高い・UIが悪い・品揃えが貧弱という、読書に臨むにあたってかなりヤバい短所が三拍子で揃っている。なお、高い点は紙に対する劣位点、レスポンスが悪い点はFire端末に対する劣位点、品揃えが良くない点は両方に対する劣位点となる。

3.総括

冷静に考えると短所が割と厳しいため、基本的に現状で紙や他の電子媒体で満足しているなら別にKindle端末を買う必要はないはずだ。単純計算で長所の合計が短所の合計を上回ることはあまりないような気がする。
俺の場合は「楽に携帯できて電池が保ちいつでもどこでも読める旅行用アイテム」という一点突破の利便性が噛み合ったので非常に満足しているが、Kindle端末でないとダメというシーンはそのくらい限定されるということでもある。日常的な読書としては相変わらず図書館で本を借りる生活をしているし、旅行以外でKindleを使うのはたまたまセールで面白そうな本が売っていたり図書館に置いていない本を求めるときくらいだ。
基本的にKindle端末を買ったからといって読書を全てKindleに移行させることはできず、読みたい本やシチュエーションに応じて併用していくのがベターなように思う。
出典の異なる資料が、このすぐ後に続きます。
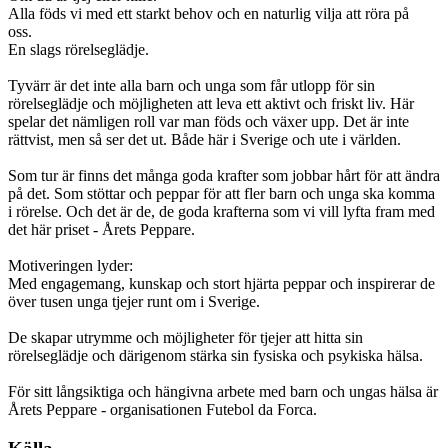
Alla föds vi med ett starkt behov och en naturlig vilja att röra på
oss.
En slags rörelseglädje.
Tyvärr är det inte alla barn och unga som får utlopp för sin
rörelseglädje och möjligheten att leva ett aktivt och friskt liv. Här
spelar det nämligen roll var man föds och växer upp. Det är inte
rättvist, men så ser det ut. Både här i Sverige och ute i världen.
Som tur är finns det många goda krafter som jobbar hårt för att ändra
på det. Som stöttar och peppar för att fler barn och unga ska komma
i rörelse. Och det är de, de goda krafterna som vi vill lyfta fram med
det här priset - Årets Peppare.
Motiveringen lyder:
Med engagemang, kunskap och stort hjärta peppar och inspirerar de
över tusen unga tjejer runt om i Sverige.
De skapar utrymme och möjligheter för tjejer att hitta sin
rörelseglädje och därigenom stärka sin fysiska och psykiska hälsa.
För sitt långsiktiga och hängivna arbete med barn och ungas hälsa är
Årets Peppare - organisationen Futebol da Forca.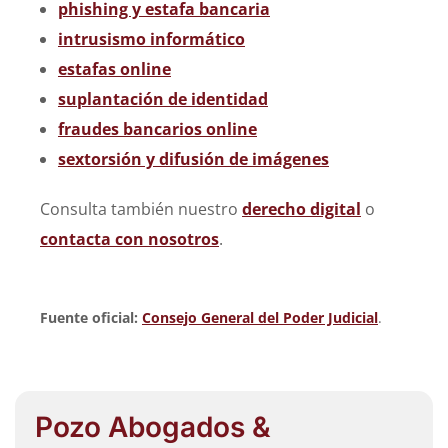
phishing y estafa bancaria
intrusismo informático
estafas online
suplantación de identidad
fraudes bancarios online
sextorsión y difusión de imágenes
Consulta también nuestro
derecho digital
o
contacta con nosotros
.
Fuente oficial:
Consejo General del Poder Judicial
.
Pozo Abogados &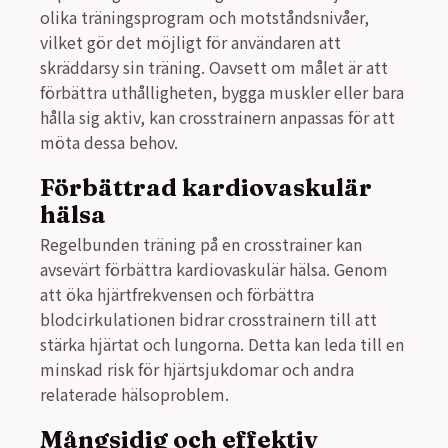
olika träningsprogram och motståndsnivåer,
vilket gör det möjligt för användaren att
skräddarsy sin träning. Oavsett om målet är att
förbättra uthålligheten, bygga muskler eller bara
hålla sig aktiv, kan crosstrainern anpassas för att
möta dessa behov.
Förbättrad kardiovaskulär
hälsa
Regelbunden träning på en crosstrainer kan
avsevärt förbättra kardiovaskulär hälsa. Genom
att öka hjärtfrekvensen och förbättra
blodcirkulationen bidrar crosstrainern till att
stärka hjärtat och lungorna. Detta kan leda till en
minskad risk för hjärtsjukdomar och andra
relaterade hälsoproblem.
Mångsidig och effektiv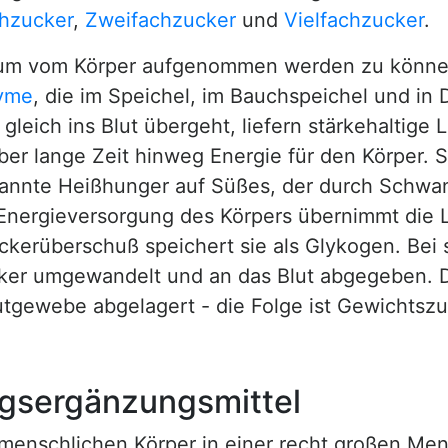
chzucker
,
Zweifachzucker
und
Vielfachzucker
.
 um vom Körper aufgenommen werden zu können
yme
, die im Speichel, im Bauchspeichel und in
leich ins Blut übergeht, liefern stärkehaltige 
ber lange Zeit hinweg Energie für den Körper. 
kannte Heißhunger auf Süßes, der durch Schwa
r Energieversorgung des Körpers übernimmt die 
uckerüberschuß speichert sie als Glykogen. Bei
cker umgewandelt und an das Blut abgegeben.
tgewebe abgelagert - die Folge ist Gewichtsz
ungsergänzungsmittel
 menschlichen Körper in einer recht großen Me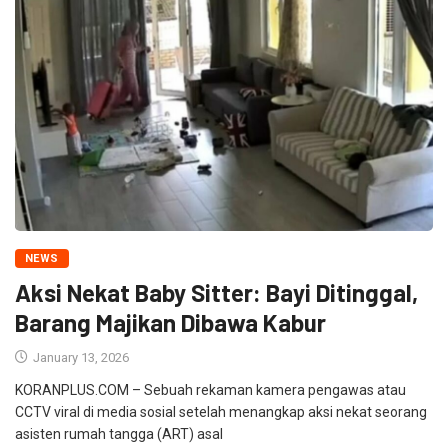
NEWS
Aksi Nekat Baby Sitter: Bayi Ditinggal,
Barang Majikan Dibawa Kabur
January 13, 2026
KORANPLUS.COM – Sebuah rekaman kamera pengawas atau
CCTV viral di media sosial setelah menangkap aksi nekat seorang
asisten rumah tangga (ART) asal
また、短所の中でも特に「品揃えが貧弱」というポイントは致命的だ。他の短所と違って慣れによってクリアされず、Kindle端末での読書スタンスそのものを規定してしまう。具体的に言えば、読む本の決定権が自分ではなくKindleストアにあるという設定を受け入れられるかどうかだ。
恐らく、普段からあまり読書をせず、たまにこれと決めた本を読むだけの人にはKindle端末はあまり向かない。日常的に読書をしており、何でもいいからとりあえず常に何かを読み続けるようなスタンスの人には向いていると思う。
割とネガキャン寄りになったが、俺個人としては良い買い物をしたと満足している(サンクコストバイアスではない!)。

いずれにせよ、Kindle端末はかなり特殊な端末なので、よくあるタブレットの亜種と思って買うと恐らく期待と違う商品を手にすることになる。プライムデーセールで購入ボタンを押す前に電気屋で実物を触っておくことを、何度でも強く勧める。